===== Excerpt provided =====

Predicting future values

Predicting future values from historical data — the dominant ML application for sales, traffic, demand, and price.

FORECASTINGnowhistoryforecast + intervalProject forward, with an interval to capture uncertainty.
Definition

Forecasting is a branch of ML focused on projecting future values from a time series. It differs from plain regression because time is special: the future depends on the past, seasonality and trend are expected, train/test cannot be randomly split (would leak the future).

Three main approach families:

- Statistical models (ARIMA, ETS, SARIMA): autoregression, moving averages, seasonality decomposition. Strong baselines with little data, explainable. - Machine learning (gradient boosting, linear + lag features): feed past values plus exogenous features (weather, campaigns, holidays). Often the best cost/quality choice in practice. - Deep learning (LSTM, Temporal Fusion Transformer, N-BEATS): shines with long dependencies and many series in parallel. Expensive; usually overkill on small data.

===== Dataset entries =====

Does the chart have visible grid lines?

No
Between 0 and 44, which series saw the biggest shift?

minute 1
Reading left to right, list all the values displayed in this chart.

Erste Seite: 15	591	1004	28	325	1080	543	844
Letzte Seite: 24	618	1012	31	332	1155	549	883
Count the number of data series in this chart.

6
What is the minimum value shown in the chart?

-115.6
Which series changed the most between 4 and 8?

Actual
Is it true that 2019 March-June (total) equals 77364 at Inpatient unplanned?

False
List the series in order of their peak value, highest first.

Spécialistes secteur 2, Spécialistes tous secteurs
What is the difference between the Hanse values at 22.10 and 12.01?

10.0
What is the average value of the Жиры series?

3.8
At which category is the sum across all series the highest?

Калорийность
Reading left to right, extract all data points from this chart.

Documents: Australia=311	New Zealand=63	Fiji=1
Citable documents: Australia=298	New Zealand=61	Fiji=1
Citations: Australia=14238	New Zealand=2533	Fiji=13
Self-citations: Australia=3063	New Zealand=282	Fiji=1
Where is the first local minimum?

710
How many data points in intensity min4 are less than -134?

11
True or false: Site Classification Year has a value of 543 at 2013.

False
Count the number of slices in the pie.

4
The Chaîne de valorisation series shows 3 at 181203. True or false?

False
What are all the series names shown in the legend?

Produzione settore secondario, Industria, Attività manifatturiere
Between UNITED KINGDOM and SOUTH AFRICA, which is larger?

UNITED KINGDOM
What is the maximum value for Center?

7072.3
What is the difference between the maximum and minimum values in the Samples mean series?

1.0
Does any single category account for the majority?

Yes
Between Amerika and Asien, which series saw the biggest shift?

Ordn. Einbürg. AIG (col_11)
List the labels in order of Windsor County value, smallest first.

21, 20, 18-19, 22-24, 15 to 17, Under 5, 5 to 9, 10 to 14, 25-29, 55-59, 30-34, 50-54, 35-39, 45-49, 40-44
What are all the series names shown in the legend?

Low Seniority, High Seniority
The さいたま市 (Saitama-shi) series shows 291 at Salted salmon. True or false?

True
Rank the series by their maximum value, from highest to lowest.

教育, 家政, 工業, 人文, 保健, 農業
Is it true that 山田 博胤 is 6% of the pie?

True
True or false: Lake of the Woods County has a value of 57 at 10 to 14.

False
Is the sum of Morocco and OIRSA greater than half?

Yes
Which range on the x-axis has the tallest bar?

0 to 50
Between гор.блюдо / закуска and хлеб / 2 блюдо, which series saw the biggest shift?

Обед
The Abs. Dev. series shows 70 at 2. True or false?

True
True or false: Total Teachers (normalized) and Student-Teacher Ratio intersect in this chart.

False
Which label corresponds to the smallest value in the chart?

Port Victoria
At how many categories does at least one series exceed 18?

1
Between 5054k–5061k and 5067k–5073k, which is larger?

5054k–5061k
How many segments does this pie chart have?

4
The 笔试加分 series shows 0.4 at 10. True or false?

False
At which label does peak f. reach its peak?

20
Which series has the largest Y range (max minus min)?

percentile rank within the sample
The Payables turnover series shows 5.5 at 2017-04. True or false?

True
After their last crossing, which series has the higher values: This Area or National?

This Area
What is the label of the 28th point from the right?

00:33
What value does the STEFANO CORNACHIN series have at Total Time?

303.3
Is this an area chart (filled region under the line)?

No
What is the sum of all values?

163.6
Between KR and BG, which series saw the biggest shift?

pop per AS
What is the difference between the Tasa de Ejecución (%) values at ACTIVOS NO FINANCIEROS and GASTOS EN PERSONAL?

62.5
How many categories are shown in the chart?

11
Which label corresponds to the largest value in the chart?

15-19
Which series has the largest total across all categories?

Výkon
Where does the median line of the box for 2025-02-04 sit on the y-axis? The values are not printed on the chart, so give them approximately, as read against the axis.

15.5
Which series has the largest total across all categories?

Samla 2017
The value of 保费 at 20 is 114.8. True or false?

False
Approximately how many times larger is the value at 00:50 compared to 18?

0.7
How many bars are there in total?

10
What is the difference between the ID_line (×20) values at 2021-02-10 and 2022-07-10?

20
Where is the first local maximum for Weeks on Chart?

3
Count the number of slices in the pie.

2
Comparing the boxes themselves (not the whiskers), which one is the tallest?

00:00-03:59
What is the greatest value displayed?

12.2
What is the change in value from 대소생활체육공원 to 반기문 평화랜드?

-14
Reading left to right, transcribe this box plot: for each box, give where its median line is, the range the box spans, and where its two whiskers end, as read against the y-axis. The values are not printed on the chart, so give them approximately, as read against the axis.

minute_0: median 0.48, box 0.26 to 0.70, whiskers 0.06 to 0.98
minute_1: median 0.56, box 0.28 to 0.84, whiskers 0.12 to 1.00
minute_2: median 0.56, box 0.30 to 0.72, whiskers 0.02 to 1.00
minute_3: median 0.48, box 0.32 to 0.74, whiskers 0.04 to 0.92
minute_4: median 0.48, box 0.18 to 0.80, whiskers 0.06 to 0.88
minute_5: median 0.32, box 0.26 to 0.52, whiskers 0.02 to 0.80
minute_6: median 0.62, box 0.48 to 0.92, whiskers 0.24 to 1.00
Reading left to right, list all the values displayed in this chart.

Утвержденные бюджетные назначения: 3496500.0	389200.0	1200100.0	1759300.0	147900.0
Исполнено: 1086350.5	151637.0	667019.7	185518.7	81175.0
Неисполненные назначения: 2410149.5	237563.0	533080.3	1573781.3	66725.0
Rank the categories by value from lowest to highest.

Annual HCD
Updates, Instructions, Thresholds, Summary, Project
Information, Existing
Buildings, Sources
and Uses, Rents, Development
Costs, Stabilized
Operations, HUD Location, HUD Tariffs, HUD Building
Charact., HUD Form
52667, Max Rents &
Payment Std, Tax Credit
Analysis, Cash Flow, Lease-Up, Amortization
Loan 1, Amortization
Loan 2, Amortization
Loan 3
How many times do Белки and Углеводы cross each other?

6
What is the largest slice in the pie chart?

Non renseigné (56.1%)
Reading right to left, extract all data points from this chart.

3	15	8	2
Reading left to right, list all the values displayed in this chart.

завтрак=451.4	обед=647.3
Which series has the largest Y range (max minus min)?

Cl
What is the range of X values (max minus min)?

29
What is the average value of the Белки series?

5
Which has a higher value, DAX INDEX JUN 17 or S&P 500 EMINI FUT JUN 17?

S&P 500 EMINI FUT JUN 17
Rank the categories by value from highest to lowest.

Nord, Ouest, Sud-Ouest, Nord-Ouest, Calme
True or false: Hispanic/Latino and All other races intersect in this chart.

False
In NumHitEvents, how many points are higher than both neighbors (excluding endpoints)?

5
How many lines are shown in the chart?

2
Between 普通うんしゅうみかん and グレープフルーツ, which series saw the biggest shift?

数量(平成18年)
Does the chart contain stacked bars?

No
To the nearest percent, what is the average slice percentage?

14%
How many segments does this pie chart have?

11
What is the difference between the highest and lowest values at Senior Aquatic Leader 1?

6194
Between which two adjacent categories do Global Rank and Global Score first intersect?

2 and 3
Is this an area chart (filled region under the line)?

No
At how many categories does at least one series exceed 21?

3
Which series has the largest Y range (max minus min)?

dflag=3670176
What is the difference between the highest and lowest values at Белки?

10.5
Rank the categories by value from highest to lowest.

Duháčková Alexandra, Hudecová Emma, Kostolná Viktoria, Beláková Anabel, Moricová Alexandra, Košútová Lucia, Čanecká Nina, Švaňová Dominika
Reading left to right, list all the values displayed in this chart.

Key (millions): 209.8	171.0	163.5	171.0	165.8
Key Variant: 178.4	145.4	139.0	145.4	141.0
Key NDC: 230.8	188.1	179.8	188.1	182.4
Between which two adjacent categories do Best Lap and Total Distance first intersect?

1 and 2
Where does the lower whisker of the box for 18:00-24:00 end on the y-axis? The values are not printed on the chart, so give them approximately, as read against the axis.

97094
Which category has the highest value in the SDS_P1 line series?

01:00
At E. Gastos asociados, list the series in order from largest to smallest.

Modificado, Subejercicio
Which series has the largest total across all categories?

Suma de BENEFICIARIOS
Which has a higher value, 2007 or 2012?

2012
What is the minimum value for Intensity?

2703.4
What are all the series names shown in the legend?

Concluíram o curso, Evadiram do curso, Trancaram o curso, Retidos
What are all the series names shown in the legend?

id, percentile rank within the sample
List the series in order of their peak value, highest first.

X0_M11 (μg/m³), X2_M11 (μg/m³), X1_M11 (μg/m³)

=====

◆ **Work to complete**: Decide whether each statement below agrees with the excerpt on forecasting, answering yes or no and quoting the exact words of the excerpt that settle it. (a) In forecasting, the training and test data may be split randomly. (b) Statistical models are presented as strong baselines when little data is available. (c) Deep learning approaches are described as inexpensive.

◆ **Your response**:
(a) No: "train/test cannot be randomly split (would leak the future)"
(b) Yes: "Strong baselines with little data, explainable."
(c) No: "Expensive; usually overkill on small data."